He recognised that a dramatist must be allowed far greater freedom of expression than what is conceded to a poet. ‘In a dramatic composition,’ to use his own words, ’the imagery and the passion should interpenetrate one another, the former being reserved simply for the full development and illustration of the latter. Imagination is as the immortal God which should assume flesh for the redemption of mortal passion. It is thus that the most remote and the most familiar imagery may alike be fit for dramatic purposes when employed in the illustration of strong feeling, which raises what is low, and levels to the apprehension that which is lofty, casting over all the shadow of its own greatness. In other respects I have written more carelessly, that is, without an over-fastidious and learned choice of words. In this respect I entirely agree with those modern critics who assert that in order to move men to true sympathy we must use the familiar language of men.’
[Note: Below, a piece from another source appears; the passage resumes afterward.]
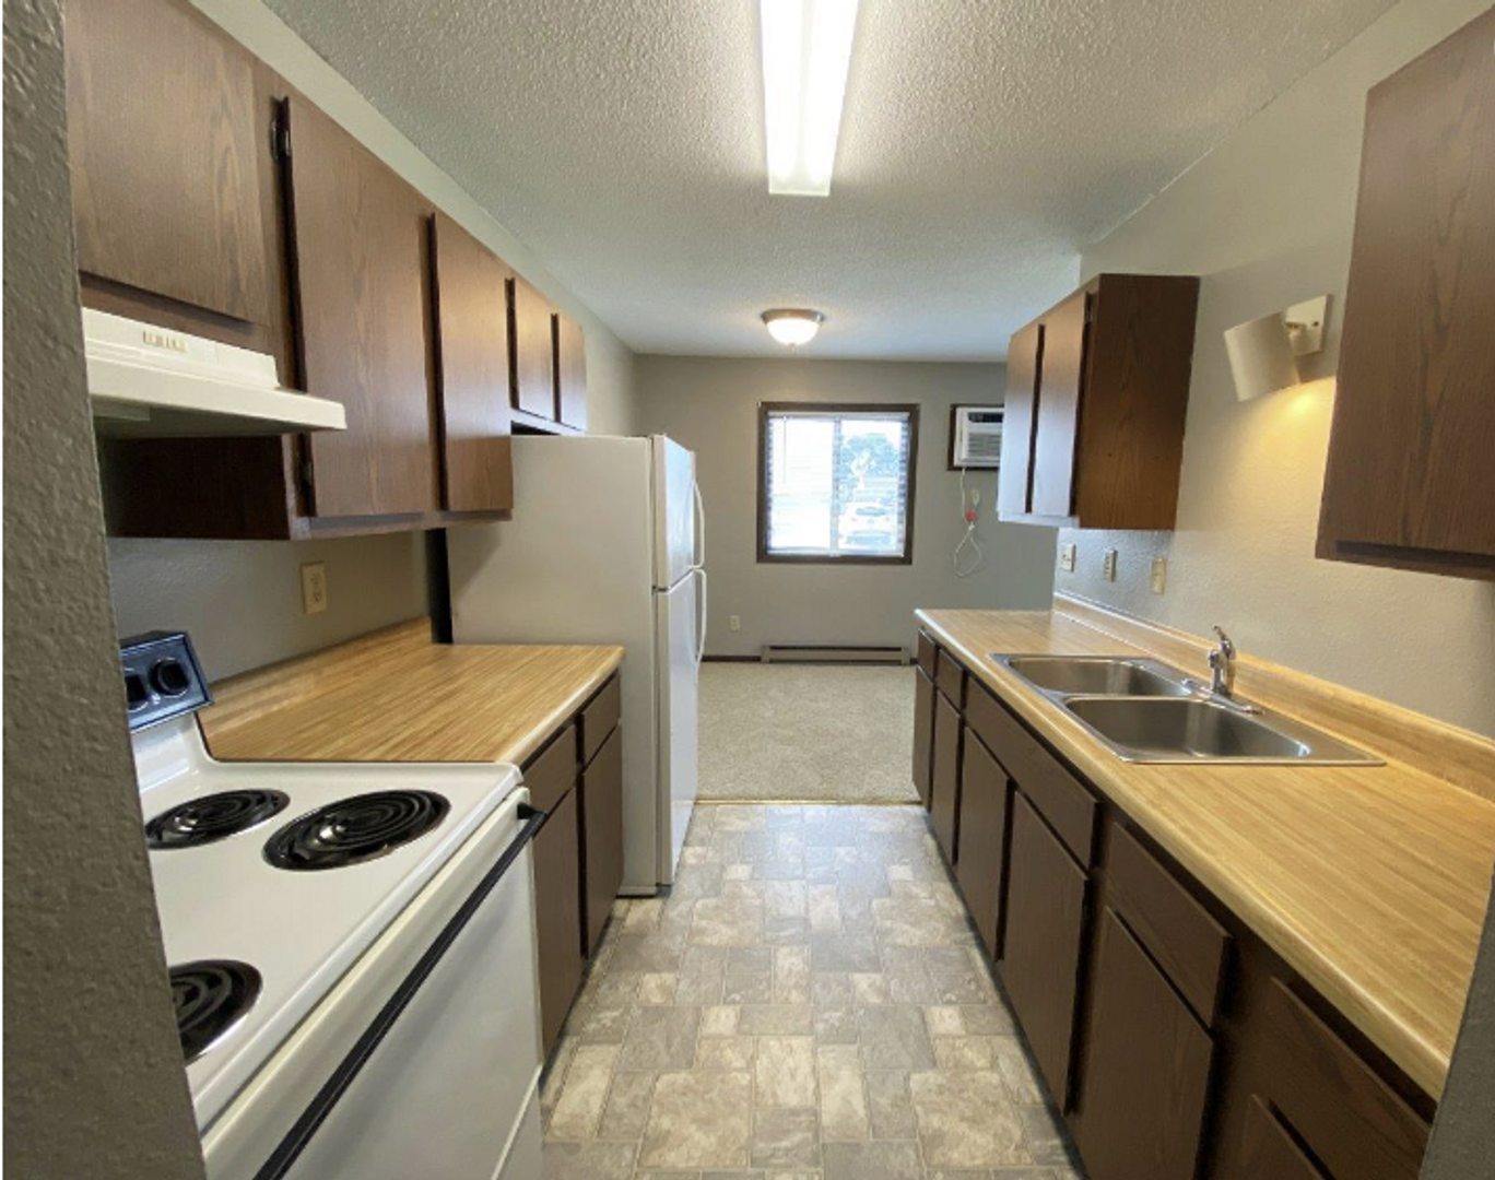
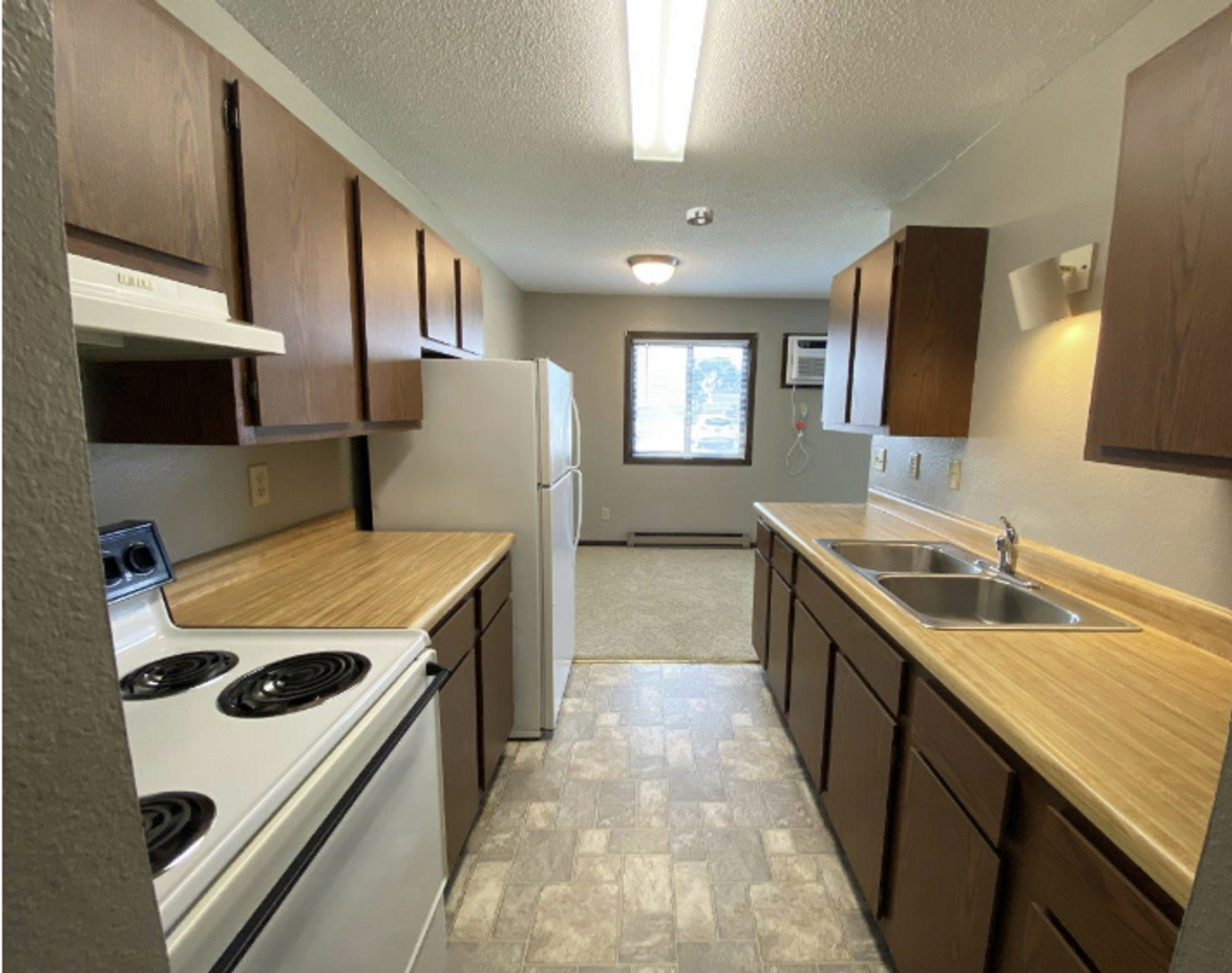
+ smoke detector [685,206,714,227]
He knew that if the dramatist is to teach at all it must be by example, not by precept.
‘The highest moral purpose,’ he remarks, ’aimed at in the highest species of the drama, is the teaching the human heart, through its sympathies and antipathies, the knowledge of itself; in proportion to the possession of which knowledge every human being is wise, just, sincere, tolerant and kind. If dogmas can do more it is well: but a drama is no fit place for the enforcement of them.’ He fully realises that it is by a conflict between our artistic sympathies and our moral judgment that the greatest dramatic effects are produced. ’It is in the restless and anatomising casuistry with which men seek the justification of Beatrice, yet feel that she has done what needs justification; it is in the superstitious horror with which they contemplate alike her wrongs and their revenge, that the dramatic character of what she did and suffered consists.’
In fact no one has more clearly understood than Shelley the mission of the dramatist and the meaning of the drama.
And yet I hardly think that the production of The Cenci, its absolute presentation on the stage, can be said to have added anything to its beauty, its pathos, or even its realism. Not that the principal actors were at all unworthy of the work of art they interpreted; Mr. Hermann Vezin’s Cenci was a noble and magnificent performance; Miss Alma Murray stands now in the very first rank of our English actresses as a mistress of power and pathos; and Mr. Leonard Outram’s Orsino was most subtle and artistic; but that The Cenci needs for the production of its perfect effect no interpretation at all. It is, as we read it, a complete work of art—capable, indeed, of being acted, but not dependent on theatric presentation; and the impression produced by its exhibition on the stage seemed to me to be merely one of pleasure at the gratification of an intellectual curiosity of seeing how far Melpomene could survive the wagon of Thespis.